Когда пришел опять черед Наташе, она встала и быстро перебирая своими с бантиками башмачками, робея, одна пробежала через залу к углу, где сидел Денисов. Она видела, что все смотрят на нее и ждут. Николай видел, что Денисов и Наташа улыбаясь спорили, и что Денисов отказывался, но радостно улыбался. Он подбежал.
– Пожалуйста, Василий Дмитрич, – говорила Наташа, – пойдемте, пожалуйста.
– Да, что, увольте, г'афиня, – говорил Денисов.
– Ну, полно, Вася, – сказал Николай.
– Точно кота Ваську угова'ивают, – шутя сказал Денисов.
– Целый вечер вам буду петь, – сказала Наташа.
– Волшебница всё со мной сделает! – сказал Денисов и отстегнул саблю. Он вышел из за стульев, крепко взял за руку свою даму, приподнял голову и отставил ногу, ожидая такта. Только на коне и в мазурке не видно было маленького роста Денисова, и он представлялся тем самым молодцом, каким он сам себя чувствовал. Выждав такт, он с боку, победоносно и шутливо, взглянул на свою даму, неожиданно пристукнул одной ногой и, как мячик, упруго отскочил от пола и полетел вдоль по кругу, увлекая за собой свою даму. Он не слышно летел половину залы на одной ноге, и, казалось, не видел стоявших перед ним стульев и прямо несся на них; но вдруг, прищелкнув шпорами и расставив ноги, останавливался на каблуках, стоял так секунду, с грохотом шпор стучал на одном месте ногами, быстро вертелся и, левой ногой подщелкивая правую, опять летел по кругу. Наташа угадывала то, что он намерен был сделать, и, сама не зная как, следила за ним – отдаваясь ему. То он кружил ее, то на правой, то на левой руке, то падая на колена, обводил ее вокруг себя, и опять вскакивал и пускался вперед с такой стремительностью, как будто он намерен был, не переводя духа, перебежать через все комнаты; то вдруг опять останавливался и делал опять новое и неожиданное колено. Когда он, бойко закружив даму перед ее местом, щелкнул шпорой, кланяясь перед ней, Наташа даже не присела ему. Она с недоуменьем уставила на него глаза, улыбаясь, как будто не узнавая его. – Что ж это такое? – проговорила она.

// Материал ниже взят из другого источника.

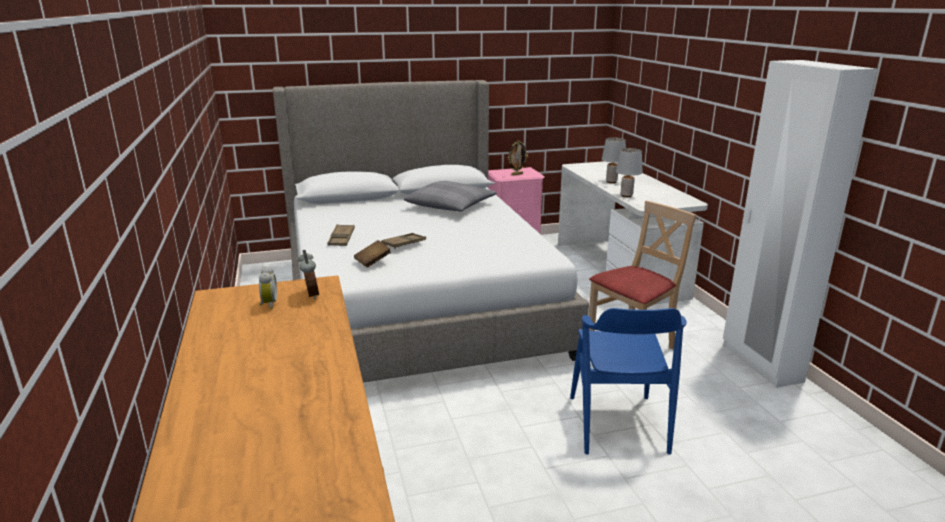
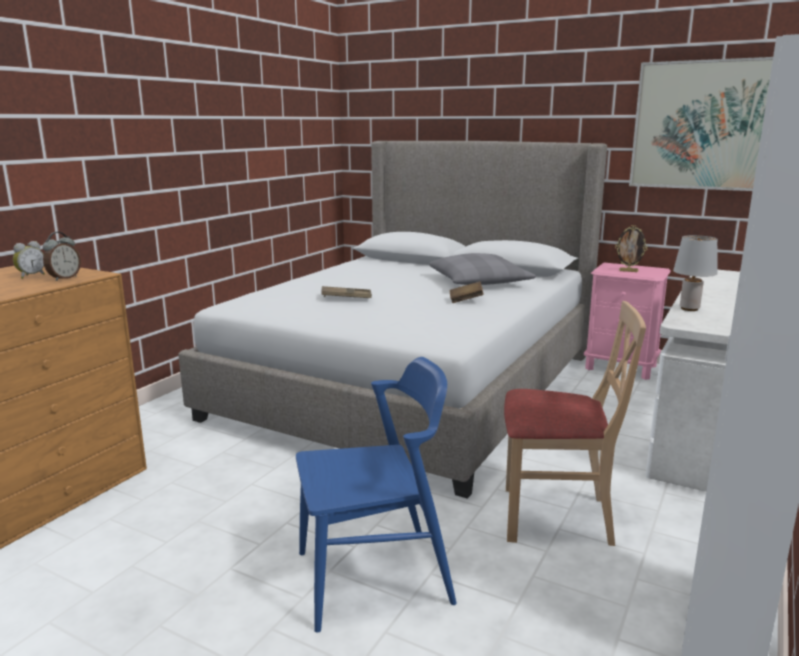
camera: 45 degrees right, 5 degrees down
(341, 238) = (318, 283): brown tray -> none
(373, 261) = (287, 301): brown book -> brown book (466, 301)
(541, 63) = (699, 125): none -> picture
(611, 181) = (714, 293): grey table lamp -> none
(617, 424) = (374, 577): blue chair -> blue chair turned 150 degrees counterclockwise

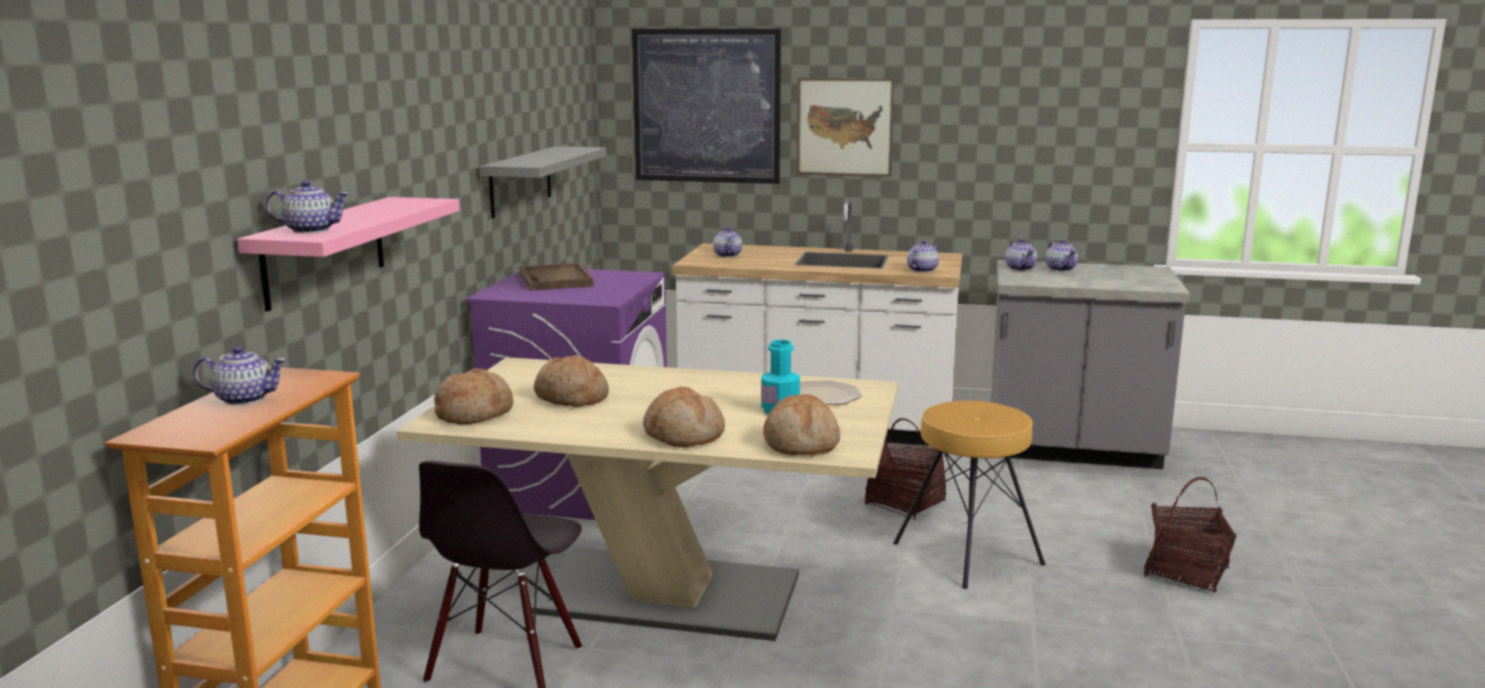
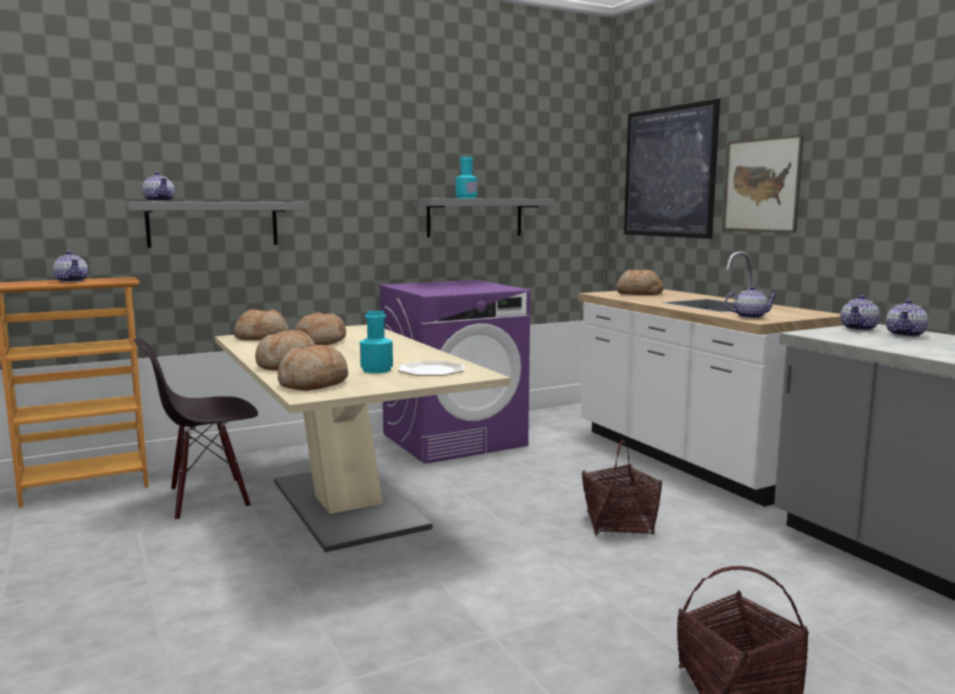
camera: 50 degrees right, 5 degrees down
(325, 251) = (213, 224): pink shelf -> grey shelf
(543, 159) = (466, 198): none -> turquoise bottle
(555, 280) = (455, 284): brown tray -> none
(727, 255) = (639, 293): teapot -> bread
(968, 553) = (575, 572): brown stool -> none

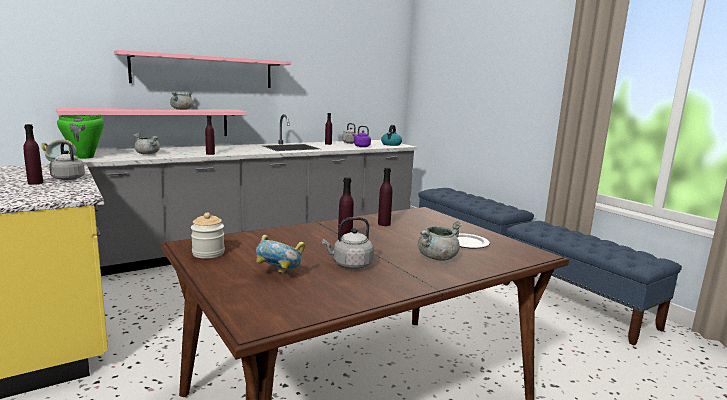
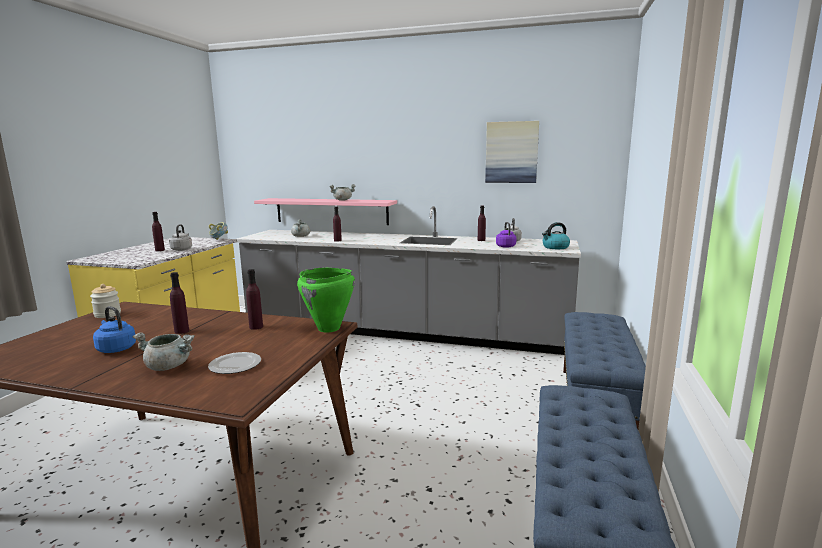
camera: 50 degrees right, 0 degrees up
(85, 157) = (259, 235): green cooking pot -> green cooking pot (329, 328)
(204, 71) = (369, 165): pink shelf -> none
(279, 274) = (74, 339): bowl -> none
(337, 66) = (511, 152): none -> picture
(350, 265) = (115, 348): grey kettle -> blue kettle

Несмотря на то, что Иогель не признавал эту мазурку настоящей, все были восхищены мастерством Денисова, беспрестанно стали выбирать его, и старики, улыбаясь, стали разговаривать про Польшу и про доброе старое время. Денисов, раскрасневшись от мазурки и отираясь платком, подсел к Наташе и весь бал не отходил от нее.


Два дня после этого, Ростов не видал Долохова у своих и не заставал его дома; на третий день он получил от него записку. «Так как я в доме у вас бывать более не намерен по известным тебе причинам и еду в армию, то нынче вечером я даю моим приятелям прощальную пирушку – приезжай в английскую гостинницу». Ростов в 10 м часу, из театра, где он был вместе с своими и Денисовым, приехал в назначенный день в английскую гостинницу. Его тотчас же провели в лучшее помещение гостинницы, занятое на эту ночь Долоховым. Человек двадцать толпилось около стола, перед которым между двумя свечами сидел Долохов. На столе лежало золото и ассигнации, и Долохов метал банк. После предложения и отказа Сони, Николай еще не видался с ним и испытывал замешательство при мысли о том, как они свидятся.